It's very easy to tie a colorful ribbon on a jar of coconut oil!! And soapers love free oil!


----------



## mrsserena (Dec 31, 2016)

Just for thought, maybe they just know how much you and your family appreciate nice soap, so they thought it would be nice. My mom gave me a tube of store bought hand lotion this year... I gave her a package of homemade soaps, lotions, and lip balms .


----------



## fuzz-juzz (Dec 31, 2016)

Yeap, same here, you're not alone.
After gifting them so many soaps, my mum's gone back to store bought, $10-15 a pop soaps. Apparently, my aren't fragranced enough like store bought ones. 

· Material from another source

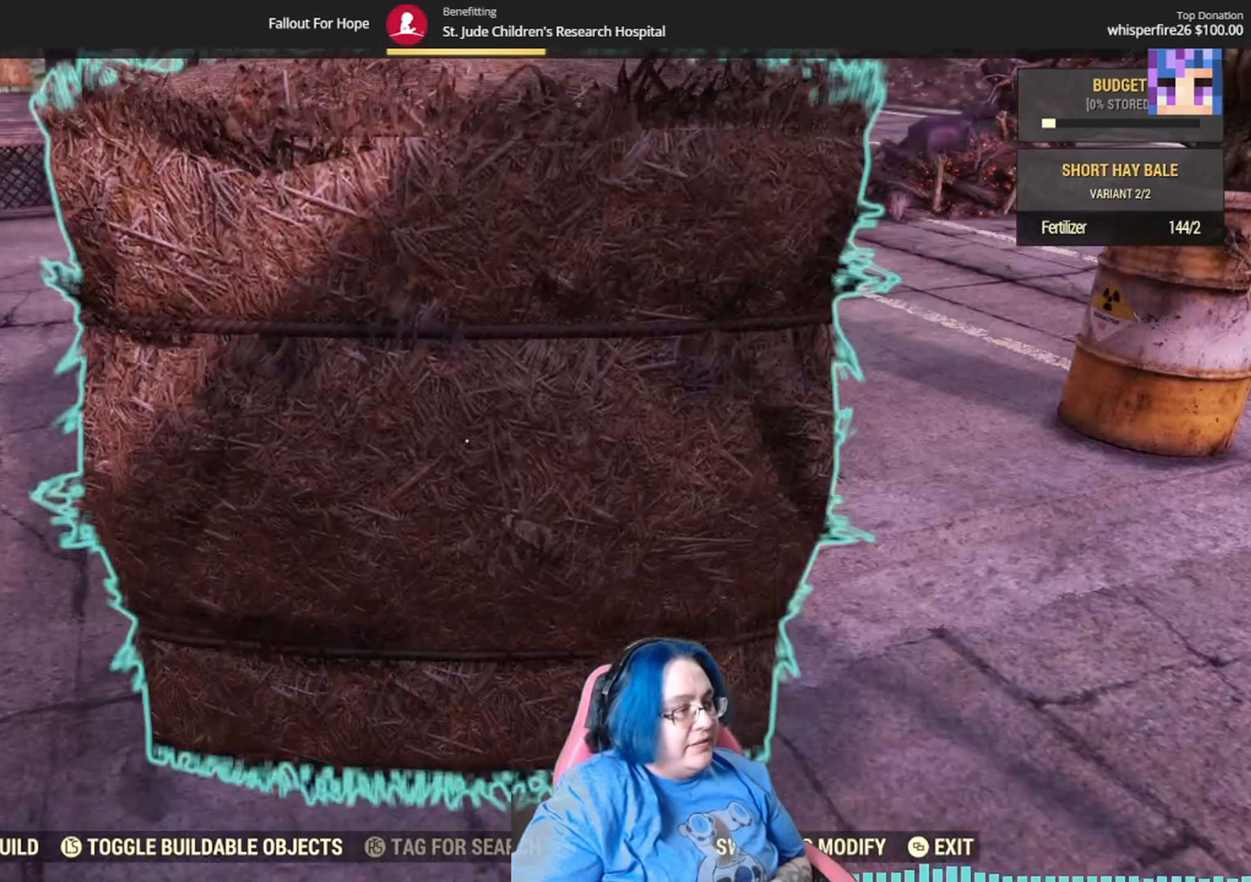
{"buttons": [], "left_stick": "center", "right_stick": "center", "events": [[334, "DPAD_DOWN", "down"], [467, "DPAD_DOWN", "up"]]}
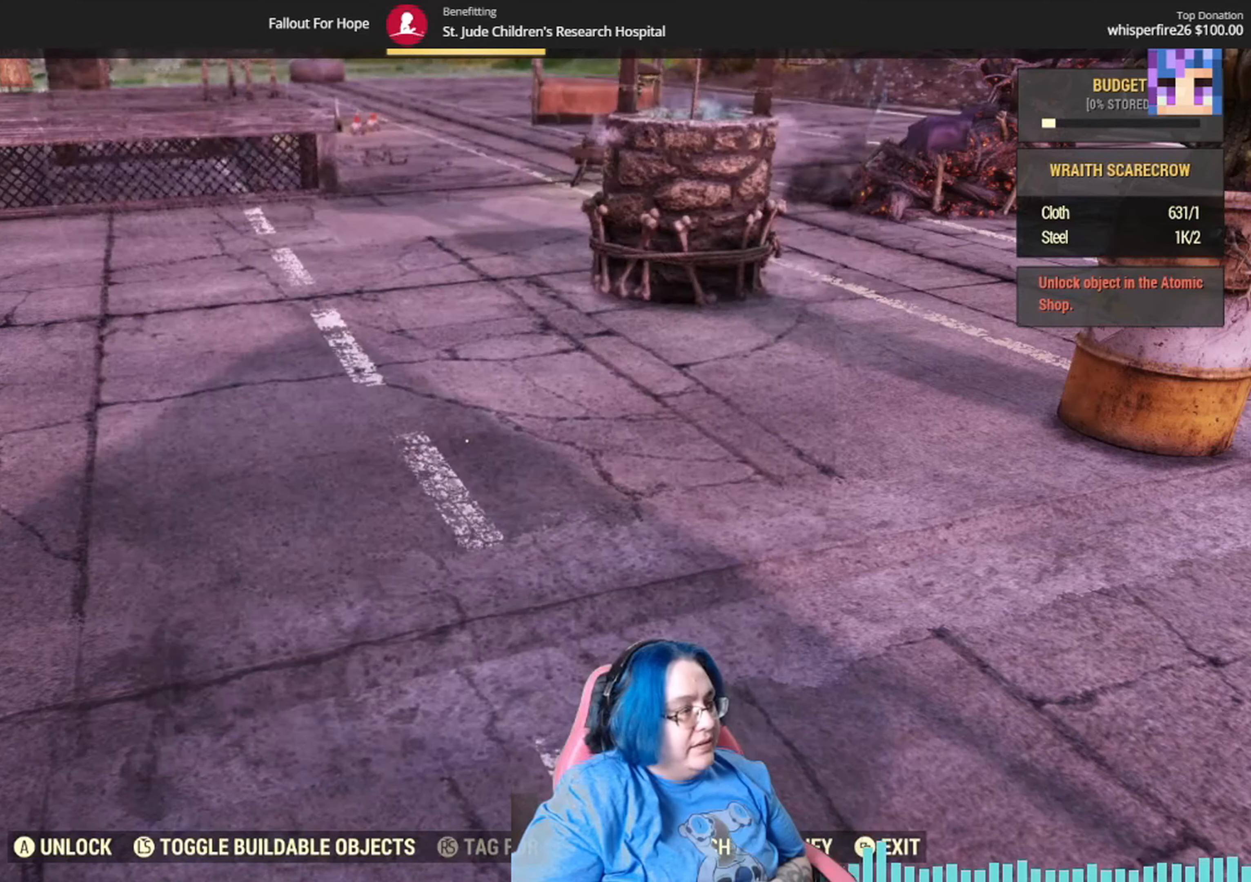
{"buttons": ["DPAD_DOWN"], "left_stick": "center", "right_stick": "center", "events": [[467, "DPAD_DOWN", "down"]]}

I was gifted soaps this Christmas, store bought.  It was from a client I work with, I did mention I make soaps, but she's probably forgotten. They were nicely packaged, it's thought that counts in the end, but it was till funny.


----------



## penelopejane (Jan 1, 2017)

fuzz-juzz said:


> Yeap, same here, you're not alone.
> After gifting them so many soaps, my mum's gone back to store bought, $10-15 a pop soaps. Apparently, my aren't fragranced enough like store bought ones.
> 
> I was gifted soaps this Christmas, store bought.  It was from a client I work with, I did mention I make soaps, but she's probably forgotten. They were nicely packaged, it's thought that counts in the end, but it was till funny.



If they are handmade it's interesting to compare them to yours. Unfortunately they generally have hardeners and preservatives. The most annoying thing is when they have no ingredients list. Useless as you can't compare.


----------



## newbie (Jan 1, 2017)

Everyone in my family knows I make soap and all have used it. For some reason, they think that making it makes me appreciate getting it. My mom and my aunt have both gotten me soap for gifts, which perplexes me, but I just say thank you. 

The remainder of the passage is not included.